Tak ada yang tahu, sekeluarnya mereka dari gedung bioskop, sejauh mana pengaruh adegan tersebut dalam proses berpikir mereka. Apakah langsung atau tidak langsung, dalam jangka pendek atau panjang. Yang pasti, adegan tersebut termasuk kumpulan informasi menyimpang, yang kebolehannya hanya untuk dilakukan oleh pasangan suami-istri. Padahal, pasangan halal saja tidak layak mempertontonkannya di ranah publik. Jika adegan itu sudah sampai di ranah publik, artinya menjadi tontonan umum, maka bagi penontonnya, mereka telah terasup informasi menyimpang. Ini justru akan menjadi bencana yang merusak akal mereka. Jika mereka didominasi kaum muda, maka bisa diukur kira-kira bagaimana kerusakan perilaku sang penonton ini akibat mereka meniru aktivitas dalam tayangan visual yang menyimpang seperti itu. Karena itu, film ini termasuk tayangan visual yang harus disikapi. 

Menonton AADC? 2 mungkin hanya salah satu episode kehidupan bagi para penontonnya. Tentunya masih ada episode-episode kehidupan lain yang mereka alami, dari sisi tayangan visual lain yang mereka saksikan. Entah itu dari smartphone, internet, televisi, dsb.

Beredarnya foto ciuman Al-Ghazali dengan kekasihnya beberapa waktu lalu saja, sangat mungkin sudah membentuk suasana berpikir dalam kepala mereka. Belum lagi dengan fakta-fakta lain yang serupa, yang telah beredar terbuka luas di media massa, entah sejauh apa. Hingga tak heran, jika mereka akhirnya menyimpulkan bahwa adegan semacam itu adalah sebuah tren, bahkan sesuatu yang biasa. Meski yang melakukan adalah pasangan tak halal. Intinya, penonton akan tetap terpengaruh, dan merasakan efeknya.

Ini tak lain akibat adanya pemikiran bahwa hasil karya seni adalah bagian dari mekanisme kebebasan berekspresi. Kebebasan berekspresi sendiri adalah salah satu pilar penegak demokrasi. Yakni, dimana nilai-nilai kebebasan tanpa ikatan terhadap aturan Islam, alias nilai-nilai sekularisme, akan selalu mendapatkan ruang.

Banyaknya netizen yang mengecam adegan ciuman tersebut, nyatanya toh belum mampu mengalahkan nostalgia dan euforia penggemar terhadap kehadiran sekuel kedua AADC? ini. Padahal, kecaman netizen ini menunjukkan masih adanya kepedulian pada penyimpangan akibat peniruan terhadap budaya kebebasan, yang notabene berasal dari Barat, bukan dari Islam. Meski mengaku atas nama profesionalitas dan tanpa ada hubungan asmara, bintang pemeran di AADC? 2 yang melakukan adegan tersebut tetap saja bukan pasangan suami-istri.

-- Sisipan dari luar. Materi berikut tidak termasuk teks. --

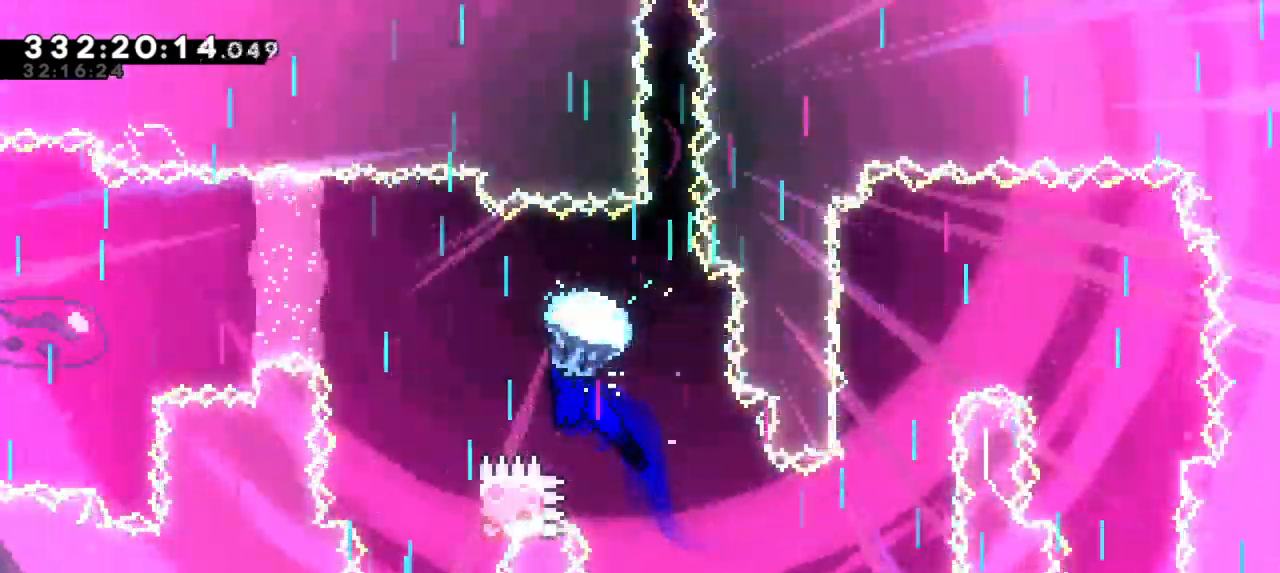
{"keys": ["down"], "events": [[67, "down", "down"], [117, "left", "up"]]}
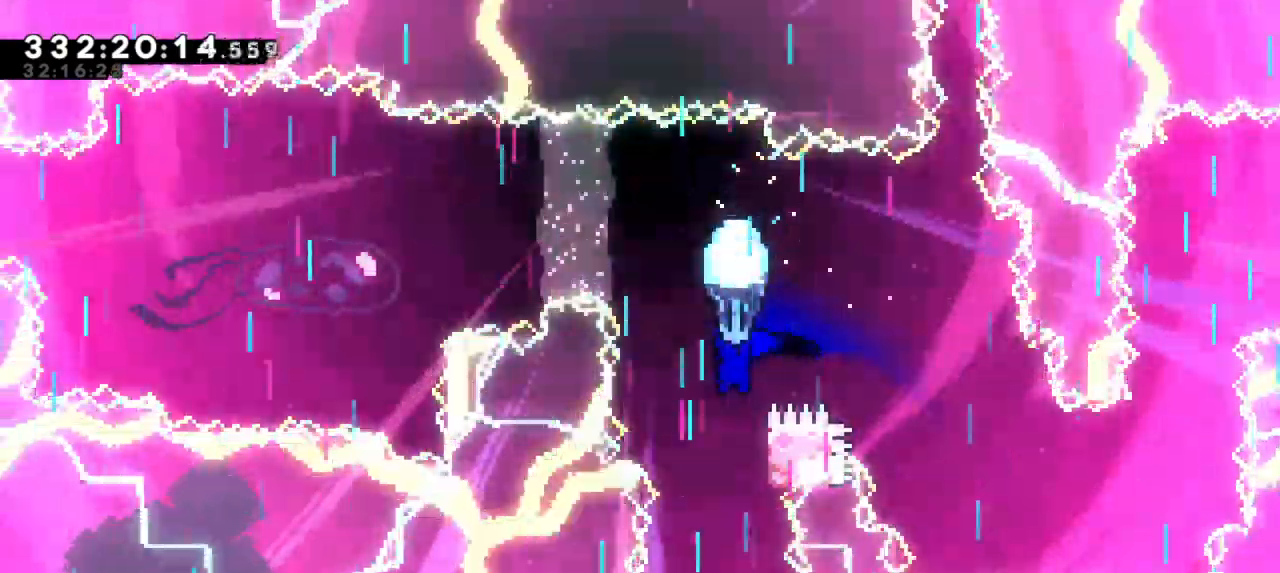
{"keys": ["down"], "events": []}
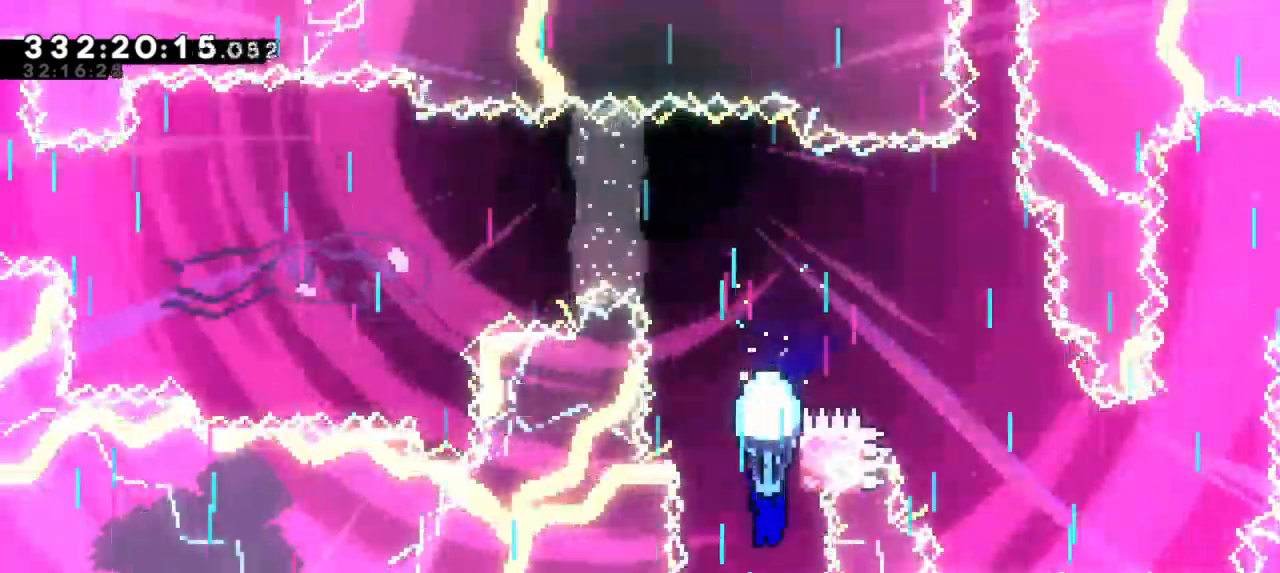
{"keys": ["dash", "jump2", "left"], "events": [[50, "down", "up"], [200, "up", "down"], [233, "dash", "down"], [450, "jump2", "down"], [483, "left", "down"], [500, "up", "up"]]}
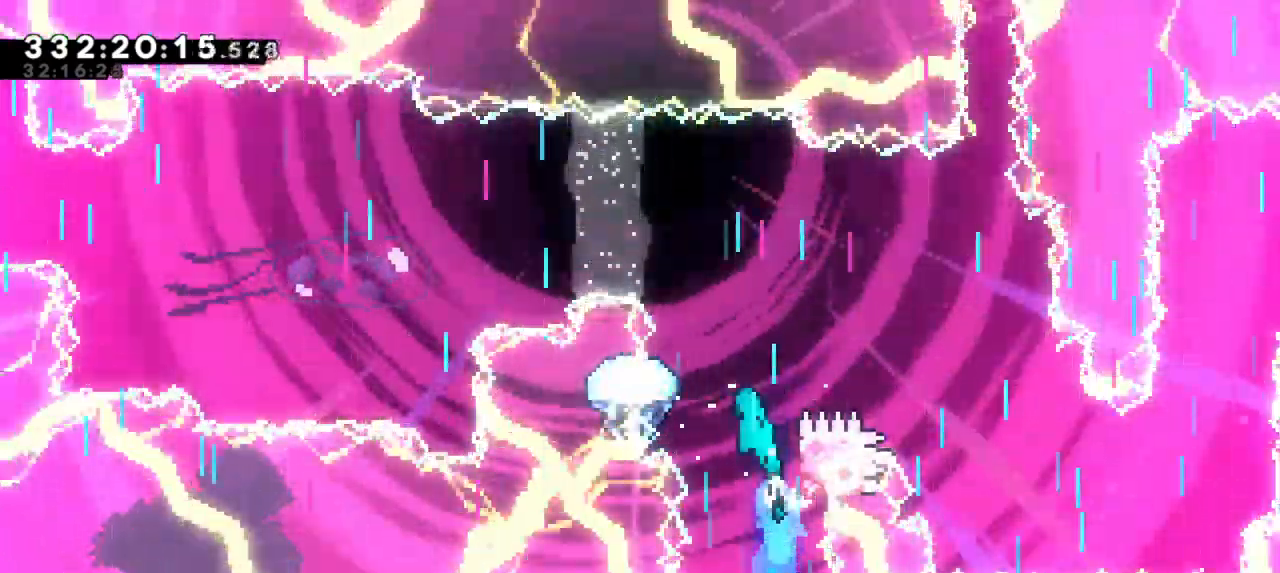
{"keys": ["jump2", "left"], "events": [[17, "dash", "up"]]}
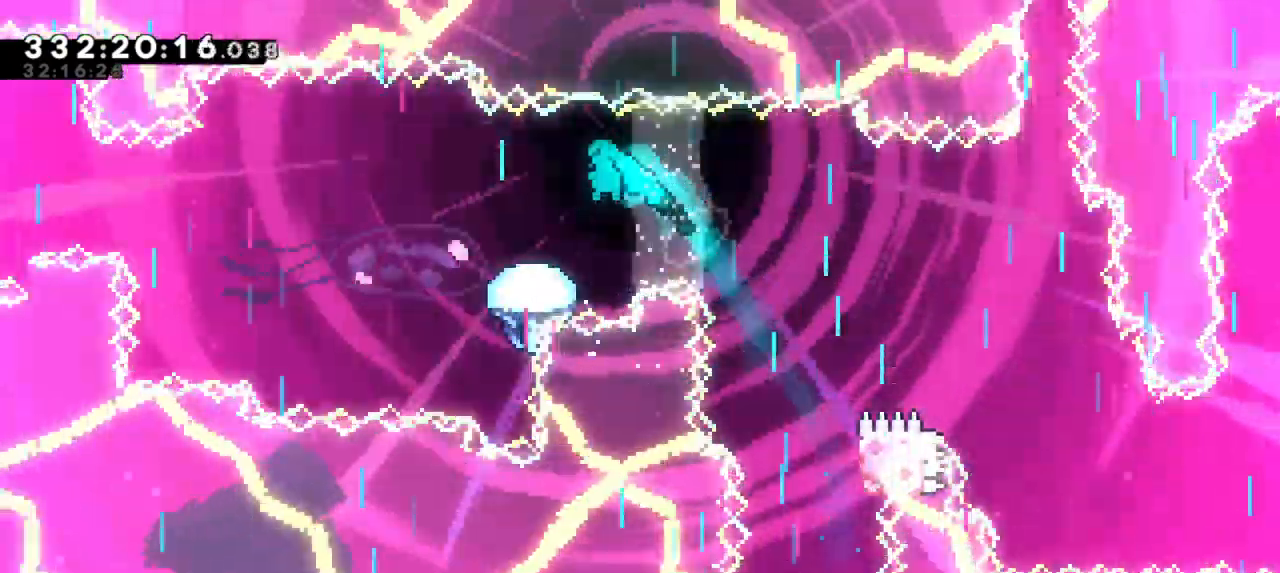
{"keys": ["left"], "events": [[233, "jump2", "up"]]}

Adanya Serangan Barat Melalui Film

Adegan intim semacam itu ada karena sebagian besar kaum Muslimin tidak memahami masalah hubungan antar dua lawan jenis: laki-laki dan perempuan. Penyebab kesalahan pemikiran dan penyimpangan terhadap hal ini, adalah serangan dahsyat atas kaum Muslimin yang dilancarkan oleh peradaban Barat. Peradaban Barat benar-benar telah mengendalikan cara berpikir dan selera kita sedemikian rupa, sehingga mengubah pemahaman (mafahim) kita tentang kehidupan, tolok-ukur (maqayis) kita terhadap segala sesuatu, dan keyakinan (qana’at) kita yang telah tertancap di dalam jiwa kita, yang pada awalnya beridentitas Islam.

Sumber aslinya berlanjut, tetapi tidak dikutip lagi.